Shrek Forever After
Grade: C +
Director: Mike Mitchell
Starring the voices of: Mike Myers, Eddie Murphy, Cameron Diaz, Antonio Banderas, and Walt Dohrn
MPAA Rating: PG
Running Time: 1 hour, 33 minutes
In Shrek Forever After, Shrek, Donkey, Fiona, and the rest of DreamWorks Animation’s flagship franchise get together for one last (?) misadventure designed to save the land of Far, Far Away and sell Happy Meals (not necessarily in that order). In other words, what was once a worthy rival to Pixar for the hearts and minds of kids and parents alike has fully gone the route of a transparent money grab.
One year into parenthood and über-celebrity, the titular jolly green ogre (voiced by Mike Myers) is having a midlife crisis, weary of the domestic everyday and nostalgic over those halcyon days spent scaring villagers and relaxing in mud hot tubs. Unfortunately – in a metaphysical narrative only Lost devotees could love – Shrek cuts a deal with Rumpelstiltskin (Walt Dohrn) to relive old glory for a day that also ruptures an alternative universe in which Shrek was never born (even though he’s in it – don’t ask) and Rumpel and his coven of wicked hench-witches are running the kingdom.

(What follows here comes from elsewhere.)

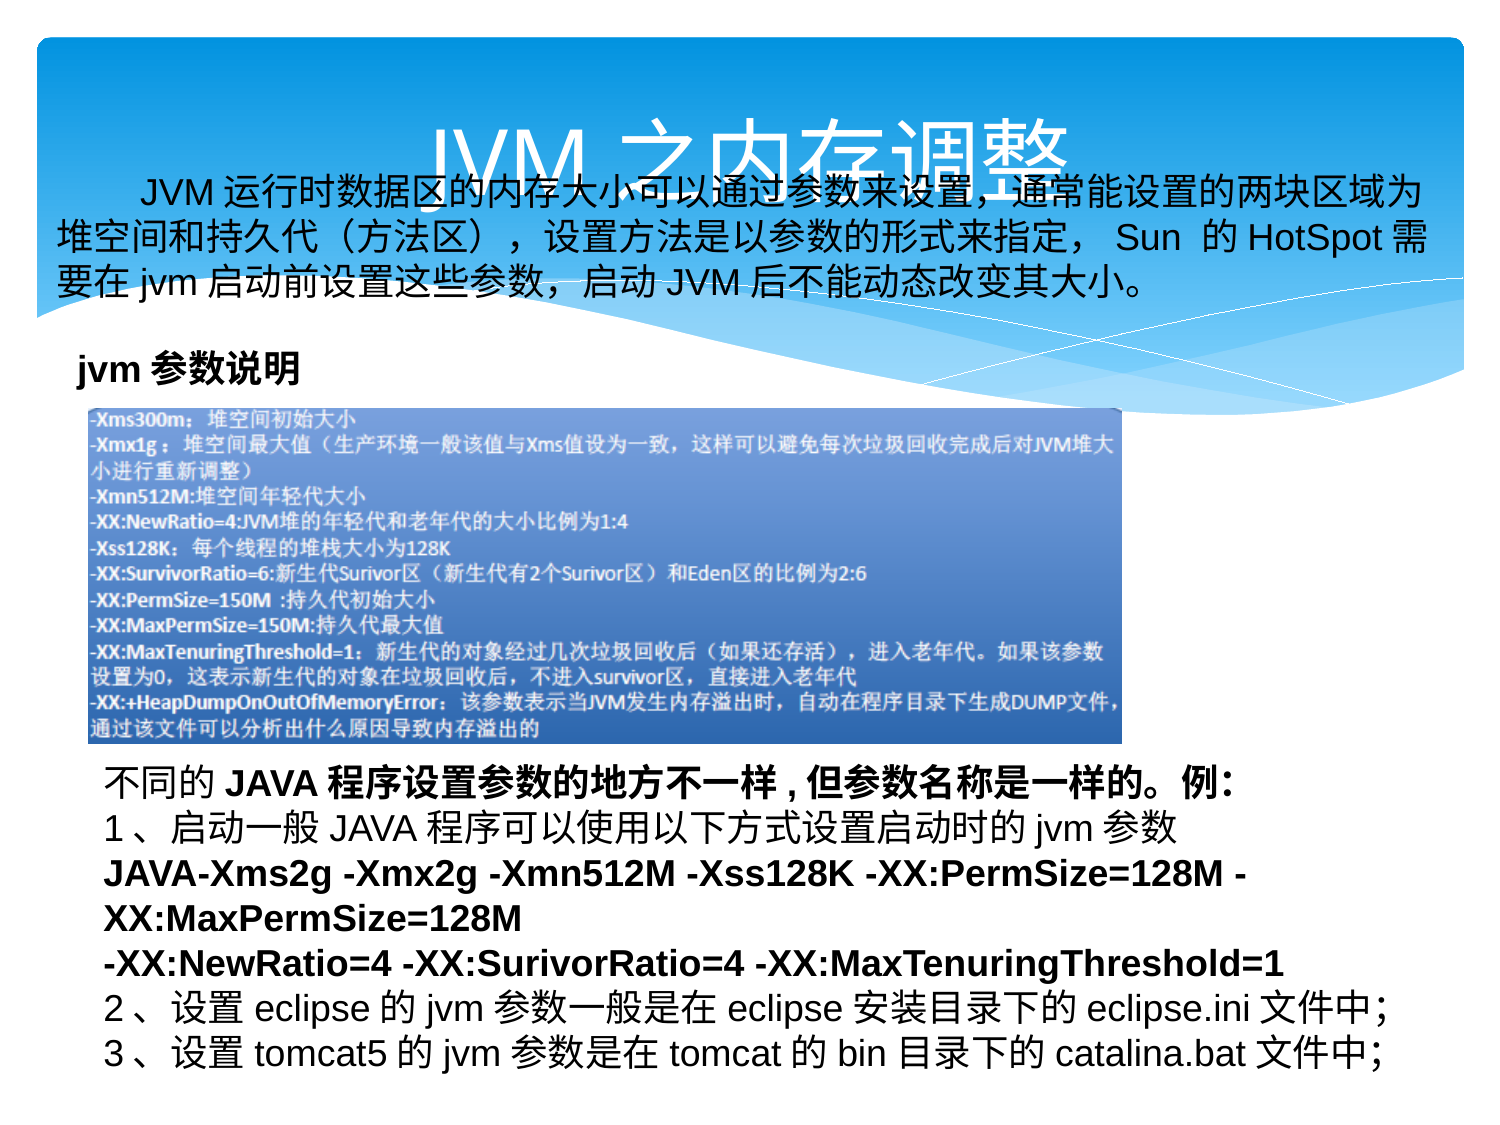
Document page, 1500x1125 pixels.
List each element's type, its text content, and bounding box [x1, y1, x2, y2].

The marriage between fairy tale lore, risqué one-liners, and assorted pop culture references has never felt so tedious – when the Pied Piper plays The Beastie Boys’ “Sure Shot,” it makes Rumpel’s aquaphobic, Wizard of Ozian minions break-dance…yawn. However, the true laziness of this otherwise retread of It’s a Wonderful Life is that it features Shrek doing essentially everything he did in the first film – befriend Donkey (Eddie Murphy), fall in love with Fiona (Cameron Diaz), and become the hero. The changes are cosmetic: Alt-Fiona is the Joan of Arc leader of a band of ogre freedom fighter rebelling against Rumpel’s evil empire; Puss in Boots (Antonio Banderas) is now a fat feline unable to lick himself or chase mice away from its milk bowl; and, director Mike Mitchell presents the one-dimensional storyline in now-ubiquitous 3-D, a medium weakly shoehorned into what was already one of the trendsetters in lifelike CGI animated filmmaking.
In truth, the Shrek films haven’t been good since Adam Adamson stopped directing them. While not as noxious as Shrek the Third, this installment is innocuous kiddie entertainment. Unfortunately, anyone who remembers the first two movies would and should expect more. In the end, Shrek Forever After is a lot like the portly Puss – still able to amuse but a largely a lazy shadow of its former self.